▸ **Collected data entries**
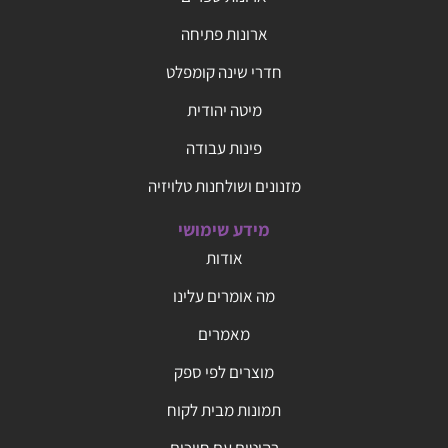
ארונות פתיחה
חדרי שינה קומפלט
מיטה יהודית
פינות עבודה
מזנונים ושולחנות טלויזיה
מידע שימושי
אודות
מה אומרים עלינו
מאמרים
מוצרים לפי ספק
תמונות מבית לקוח
רהיטים עם חיוכים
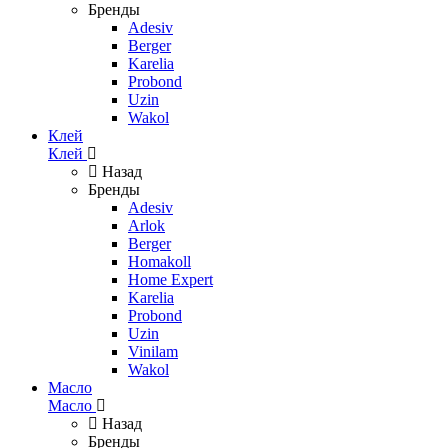
Бренды
Adesiv
Berger
Karelia
Probond
Uzin
Wakol
Клей
Клей
Назад
Бренды
Adesiv
Arlok
Berger
Homakoll
Home Expert
Karelia
Probond
Uzin
Vinilam
Wakol
Масло
Масло
Назад
Бренды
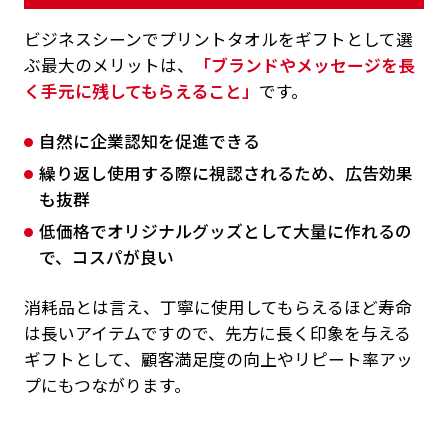
ビジネスシーンでプリントタオルをギフトとして選
ぶ最大のメリットは、
「ブランドやメッセージを長
く手元に残してもらえること」
です。
自然に企業認知を促進できる
繰り返し使用する際に視認されるため、広告効果
も抜群
低価格でオリジナルグッズとして大量に作れるの
で、コスパが良い
消耗品とは言え、丁寧に使用してもらえるほど寿命
は長いアイテムですので、先方に長く印象を与える
ギフトとして、顧客満足度の向上やリピート率アッ
プにもつながります。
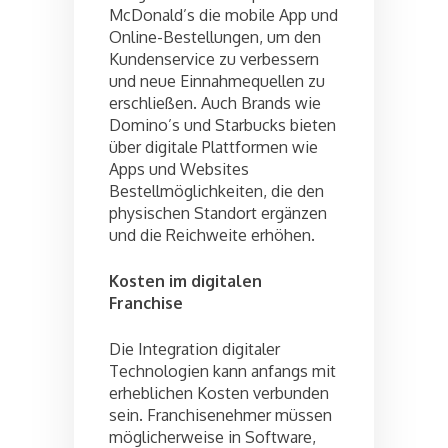
McDonald’s die mobile App und
Online-Bestellungen, um den
Kundenservice zu verbessern
und neue Einnahmequellen zu
erschließen. Auch Brands wie
Domino’s und Starbucks bieten
über digitale Plattformen wie
Apps und Websites
Bestellmöglichkeiten, die den
physischen Standort ergänzen
und die Reichweite erhöhen.
Kosten im digitalen
Franchise
Die Integration digitaler
Technologien kann anfangs mit
erheblichen Kosten verbunden
sein. Franchisenehmer müssen
möglicherweise in Software,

▸ **PROBLEM STATEMENT**
Only the lines from the top of the records through the line with "physischen Standort ergänzen" belong in the copy; write them out exactly, leaving out pictures.

▸ **ANSWER TO THIS TASK**
ארונות פתיחה
חדרי שינה קומפלט
מיטה יהודית
פינות עבודה
מזנונים ושולחנות טלויזיה
מידע שימושי
אודות
מה אומרים עלינו
מאמרים
מוצרים לפי ספק
תמונות מבית לקוח
רהיטים עם חיוכים
Бренды
Adesiv
Berger
Karelia
Probond
Uzin
Wakol
Клей
Клей
Назад
Бренды
Adesiv
Arlok
Berger
Homakoll
Home Expert
Karelia
Probond
Uzin
Vinilam
Wakol
Масло
Масло
Назад
Бренды
ビジネスシーンでプリントタオルをギフトとして選
ぶ最大のメリットは、
「ブランドやメッセージを長
く手元に残してもらえること」
です。
自然に企業認知を促進できる
繰り返し使用する際に視認されるため、広告効果
も抜群
低価格でオリジナルグッズとして大量に作れるの
で、コスパが良い
消耗品とは言え、丁寧に使用してもらえるほど寿命
は長いアイテムですので、先方に長く印象を与える
ギフトとして、顧客満足度の向上やリピート率アッ
プにもつながります。
McDonald’s die mobile App und
Online-Bestellungen, um den
Kundenservice zu verbessern
und neue Einnahmequellen zu
erschließen. Auch Brands wie
Domino’s und Starbucks bieten
über digitale Plattformen wie
Apps und Websites
Bestellmöglichkeiten, die den
physischen Standort ergänzen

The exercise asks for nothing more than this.